─── Document extract ───

- Origin: Bangkok, Thailand
- Genres: Pop; Dance-pop; Raprock;
- Years active: 1992–1996 2011–2017
- Label: RS Promotion
- Past members: Ta-Winrawee Yaisamoe; Dip–Soangphol Khaipongpan; Joe–Tanut Chimtaum;

= Boyscout (Thai band) =

Thai boy band

Boyscout (บอยสเก๊าท์) was a Thai boy band famous and popular in the 1990s under RS Promotion.

==History==
All three members of this band were former actors who were played as the students in A-Nueng-Kid-Tung-Por-Sung-Khaeb (อนึ่งคิดถึงพอสังเขป). Boyscout was the first boy band to form as a trio at RS Promotion. They were the second boy band to appear with Hijack.

The band released two studio albums in 1993 and 1995, and a one-off special album.

─── Data provided ───

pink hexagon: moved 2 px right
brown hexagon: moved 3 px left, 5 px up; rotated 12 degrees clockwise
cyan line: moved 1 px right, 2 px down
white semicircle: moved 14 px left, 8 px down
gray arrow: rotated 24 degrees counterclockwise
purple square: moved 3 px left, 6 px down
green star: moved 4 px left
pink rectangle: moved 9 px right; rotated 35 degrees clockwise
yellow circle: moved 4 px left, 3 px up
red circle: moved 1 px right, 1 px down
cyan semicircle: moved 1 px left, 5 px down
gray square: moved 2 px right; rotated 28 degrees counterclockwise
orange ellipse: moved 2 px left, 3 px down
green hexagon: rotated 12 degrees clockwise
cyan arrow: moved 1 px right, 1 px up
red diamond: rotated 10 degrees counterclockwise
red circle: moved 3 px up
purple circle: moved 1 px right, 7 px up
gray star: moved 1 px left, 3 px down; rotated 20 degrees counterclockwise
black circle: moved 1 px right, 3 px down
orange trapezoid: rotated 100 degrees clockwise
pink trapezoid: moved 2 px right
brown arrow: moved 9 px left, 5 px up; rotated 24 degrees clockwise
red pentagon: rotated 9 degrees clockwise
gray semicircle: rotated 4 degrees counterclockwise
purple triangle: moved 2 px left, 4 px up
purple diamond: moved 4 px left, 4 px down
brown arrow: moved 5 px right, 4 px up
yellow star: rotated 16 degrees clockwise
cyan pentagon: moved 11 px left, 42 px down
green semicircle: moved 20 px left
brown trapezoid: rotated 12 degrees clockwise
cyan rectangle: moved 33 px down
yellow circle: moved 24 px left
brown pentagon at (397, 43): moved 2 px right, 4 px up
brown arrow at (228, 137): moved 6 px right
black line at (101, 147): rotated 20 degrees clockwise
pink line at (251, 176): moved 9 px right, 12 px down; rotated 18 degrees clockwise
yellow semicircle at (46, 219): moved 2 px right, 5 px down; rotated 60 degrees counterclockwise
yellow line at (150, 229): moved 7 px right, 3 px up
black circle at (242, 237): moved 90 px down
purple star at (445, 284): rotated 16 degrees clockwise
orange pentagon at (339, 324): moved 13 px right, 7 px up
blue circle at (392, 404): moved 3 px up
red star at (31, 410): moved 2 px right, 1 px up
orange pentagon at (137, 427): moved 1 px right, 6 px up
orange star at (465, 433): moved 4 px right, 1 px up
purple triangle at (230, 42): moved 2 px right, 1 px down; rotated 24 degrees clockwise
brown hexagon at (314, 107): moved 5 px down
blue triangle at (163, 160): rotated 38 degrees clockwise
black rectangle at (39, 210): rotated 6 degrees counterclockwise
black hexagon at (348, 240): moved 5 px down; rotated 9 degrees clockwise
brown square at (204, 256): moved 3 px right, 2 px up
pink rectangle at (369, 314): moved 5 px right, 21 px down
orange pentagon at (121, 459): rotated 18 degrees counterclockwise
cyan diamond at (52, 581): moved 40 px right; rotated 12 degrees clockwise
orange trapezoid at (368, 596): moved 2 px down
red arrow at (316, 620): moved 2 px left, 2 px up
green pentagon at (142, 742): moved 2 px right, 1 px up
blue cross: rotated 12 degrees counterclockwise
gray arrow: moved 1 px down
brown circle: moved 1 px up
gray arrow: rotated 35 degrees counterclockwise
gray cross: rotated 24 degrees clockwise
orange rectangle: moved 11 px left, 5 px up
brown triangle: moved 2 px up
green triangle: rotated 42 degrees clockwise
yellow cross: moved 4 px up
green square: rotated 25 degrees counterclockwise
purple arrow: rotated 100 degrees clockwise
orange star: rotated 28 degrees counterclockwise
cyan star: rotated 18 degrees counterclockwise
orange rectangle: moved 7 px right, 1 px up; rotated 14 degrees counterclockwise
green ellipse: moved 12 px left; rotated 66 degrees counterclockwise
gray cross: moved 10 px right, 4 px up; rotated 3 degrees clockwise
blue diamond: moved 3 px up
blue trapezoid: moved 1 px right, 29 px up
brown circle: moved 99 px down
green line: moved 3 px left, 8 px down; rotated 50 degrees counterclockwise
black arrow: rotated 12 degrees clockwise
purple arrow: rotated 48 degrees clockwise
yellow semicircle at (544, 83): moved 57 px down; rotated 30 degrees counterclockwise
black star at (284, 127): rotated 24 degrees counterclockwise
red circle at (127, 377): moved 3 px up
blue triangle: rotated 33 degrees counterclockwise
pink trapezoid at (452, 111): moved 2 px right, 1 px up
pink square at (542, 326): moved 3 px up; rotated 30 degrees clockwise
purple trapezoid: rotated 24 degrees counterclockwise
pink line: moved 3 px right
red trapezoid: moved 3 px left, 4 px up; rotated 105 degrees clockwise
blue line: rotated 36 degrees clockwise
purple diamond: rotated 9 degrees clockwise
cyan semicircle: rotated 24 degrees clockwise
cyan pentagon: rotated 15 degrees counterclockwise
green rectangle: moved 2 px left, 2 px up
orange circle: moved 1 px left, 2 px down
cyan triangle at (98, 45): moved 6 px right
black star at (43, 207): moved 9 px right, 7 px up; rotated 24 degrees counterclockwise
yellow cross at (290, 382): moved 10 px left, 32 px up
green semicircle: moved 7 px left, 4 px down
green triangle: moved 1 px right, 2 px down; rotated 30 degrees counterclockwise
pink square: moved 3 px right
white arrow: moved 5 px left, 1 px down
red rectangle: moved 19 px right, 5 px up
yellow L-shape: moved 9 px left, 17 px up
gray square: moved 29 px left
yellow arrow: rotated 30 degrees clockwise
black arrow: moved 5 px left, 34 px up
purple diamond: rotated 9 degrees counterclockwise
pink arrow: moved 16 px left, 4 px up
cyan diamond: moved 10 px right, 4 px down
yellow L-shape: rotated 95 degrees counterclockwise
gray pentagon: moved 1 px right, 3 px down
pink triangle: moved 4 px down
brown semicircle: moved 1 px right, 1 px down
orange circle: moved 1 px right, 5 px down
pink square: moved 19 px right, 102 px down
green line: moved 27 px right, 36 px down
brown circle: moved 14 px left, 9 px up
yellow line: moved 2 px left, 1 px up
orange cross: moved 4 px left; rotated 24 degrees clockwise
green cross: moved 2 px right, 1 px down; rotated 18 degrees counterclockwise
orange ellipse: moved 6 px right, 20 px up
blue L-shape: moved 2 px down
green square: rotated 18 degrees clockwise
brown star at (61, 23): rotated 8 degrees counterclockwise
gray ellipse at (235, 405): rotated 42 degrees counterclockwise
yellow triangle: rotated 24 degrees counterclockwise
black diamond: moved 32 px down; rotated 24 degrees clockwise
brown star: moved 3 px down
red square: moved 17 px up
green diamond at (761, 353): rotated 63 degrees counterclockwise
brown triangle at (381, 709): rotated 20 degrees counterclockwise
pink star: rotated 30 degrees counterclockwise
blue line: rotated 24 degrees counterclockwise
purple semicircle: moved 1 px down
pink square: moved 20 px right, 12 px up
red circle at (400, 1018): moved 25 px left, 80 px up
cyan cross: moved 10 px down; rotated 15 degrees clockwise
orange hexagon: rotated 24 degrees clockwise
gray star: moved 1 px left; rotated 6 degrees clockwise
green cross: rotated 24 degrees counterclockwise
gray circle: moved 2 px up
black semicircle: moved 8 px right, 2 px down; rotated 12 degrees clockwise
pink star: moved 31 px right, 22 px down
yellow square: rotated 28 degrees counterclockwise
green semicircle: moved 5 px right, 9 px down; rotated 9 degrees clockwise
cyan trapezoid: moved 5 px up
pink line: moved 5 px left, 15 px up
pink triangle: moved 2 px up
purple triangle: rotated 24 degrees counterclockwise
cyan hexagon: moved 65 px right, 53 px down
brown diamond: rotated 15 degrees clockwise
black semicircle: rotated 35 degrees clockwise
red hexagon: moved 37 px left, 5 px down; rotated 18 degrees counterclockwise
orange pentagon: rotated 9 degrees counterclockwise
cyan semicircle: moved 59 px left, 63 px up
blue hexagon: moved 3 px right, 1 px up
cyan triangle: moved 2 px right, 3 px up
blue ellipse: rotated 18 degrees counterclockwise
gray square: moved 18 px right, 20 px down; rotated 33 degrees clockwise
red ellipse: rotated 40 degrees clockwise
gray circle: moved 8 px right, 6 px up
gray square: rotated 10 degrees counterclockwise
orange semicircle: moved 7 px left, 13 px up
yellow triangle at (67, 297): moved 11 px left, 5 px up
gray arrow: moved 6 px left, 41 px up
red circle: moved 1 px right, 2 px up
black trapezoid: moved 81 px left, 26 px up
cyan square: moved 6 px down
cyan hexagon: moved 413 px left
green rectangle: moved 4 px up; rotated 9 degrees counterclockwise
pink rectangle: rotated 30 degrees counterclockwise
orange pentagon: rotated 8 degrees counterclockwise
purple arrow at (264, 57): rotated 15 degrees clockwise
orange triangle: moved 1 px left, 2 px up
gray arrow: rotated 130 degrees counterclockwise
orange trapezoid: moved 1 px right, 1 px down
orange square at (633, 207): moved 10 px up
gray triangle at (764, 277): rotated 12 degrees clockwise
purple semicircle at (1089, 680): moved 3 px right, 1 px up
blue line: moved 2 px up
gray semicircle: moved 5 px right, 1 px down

───

> Objectives
1. Write out the passage of the Boyscout band article word for word, everything from "Boyscout (บอยสเก๊าท์) was" down to "appear with Hijack.".
2. Answer these questions using the Boyscout band article:
(a) Which label was the band with?
(b) What city and country does the band come from?
(c) In which years did the band release its studio albums?
3. Put this sentence from the Boyscout band article into Spanish: "The band released two studio albums in 1993 and 1995, and a one-off special album."

> Worked answers
1.
Boyscout (บอยสเก๊าท์) was a Thai boy band famous and popular in the 1990s under RS Promotion.

==History==
All three members of this band were former actors who were played as the students in A-Nueng-Kid-Tung-Por-Sung-Khaeb (อนึ่งคิดถึงพอสังเขป). Boyscout was the first boy band to form as a trio at RS Promotion. They were the second boy band to appear with Hijack.

2.
(a) RS Promotion
(b) Bangkok, Thailand
(c) 1993 and 1995

3. La banda publicó dos álbumes de estudio en 1993 y 1995, y un álbum especial único.